By observing Tables 2 and 3, we can see that the average loss and confidence level/accuracy of YOLO v3 is much better than CNN.

Conclusion

The present work confirms the fact that detecting the maturity of tomatoes at different levels can be achieved using deep learning models CNN and YOLO with an average accuracy of 90.67% and 94.67%, respectively.
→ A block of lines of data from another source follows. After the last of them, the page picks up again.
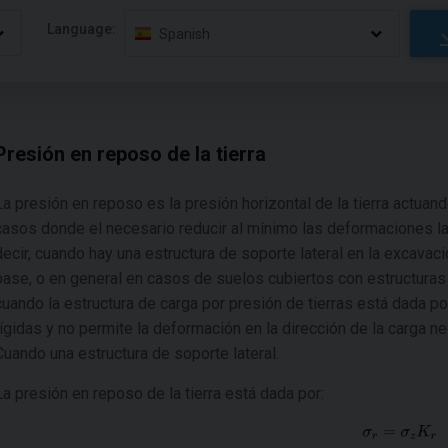
Language:
Spanish
Presión en reposo de la tierra
La presión en reposo es la presión horizontal de la tierra actuand
casos donde el necesario reducir al mínimo las deformaciones la
decir, cuando hay una estructura de soporte lateral en la excava
base, o en general en casos de suelos cubiertos con estructuras
cuando la estructura de carga por presión de tierras está dada
rígidas y no permite la deformación en la dirección de la carga nec
Cuando una estructura de soporte lateral.
La presión en reposo de la tierra está dada por:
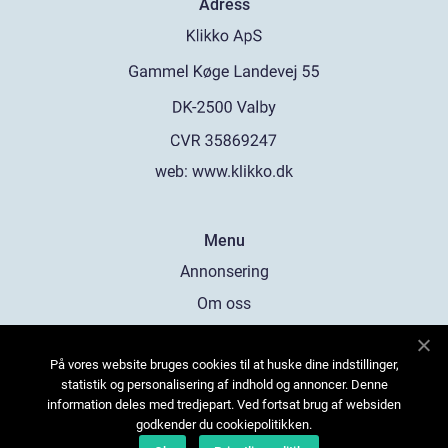
Adress
web:
www.klikko.dk
Menu
Annonsering
Om oss
Cookies
På vores website bruges cookies til at huske dine indstillinger,
Kontakta oss
statistik og personalisering af indhold og annoncer. Denne
Sitemap
information deles med tredjepart. Ved fortsat brug af websiden
godkender du cookiepolitikken.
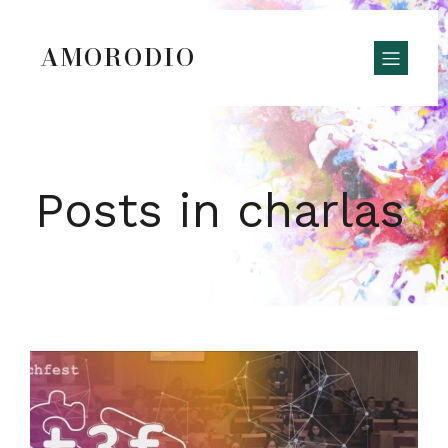
AMORODIO
Posts in charlas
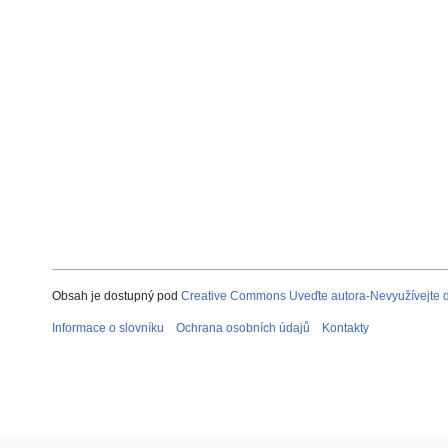
Obsah je dostupný pod
Creative Commons Uveďte autora-Nevyužívejte dí
Informace o slovníku
Ochrana osobních údajů
Kontakty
The proposed work is based on the maturity level of the tomatoes. Initially, we used CNN model for training the dataset. So, we made our custom dataset using some of the images from the fruits 360 datasets and by adding some of our images. We trained this custom model which consisted of 3 different classes for tomatoes and got a good training accuracy and testing accuracy of 97.40% and 96.90%, respectively, as shown in Figs. 3 and 4, respectively. By doing this, we proved that our model is overfitted over this dataset and also got to know that CNN consumes very high time which reached approximately 9 s per epoch, which catered us to switch to the YOLO model. Yolo v3 has a rate of more than 40 FPS along with which it provides faster execution and also has very subtle complexity which concluded us for it is the best-fitted model in all the measures. So, from all the research and analysis, we get to know that the Yolo v3 can be also used for detecting the maturity of various fruits or vegetables as we did the same for tomatoes and can be further deployed into agriculture application.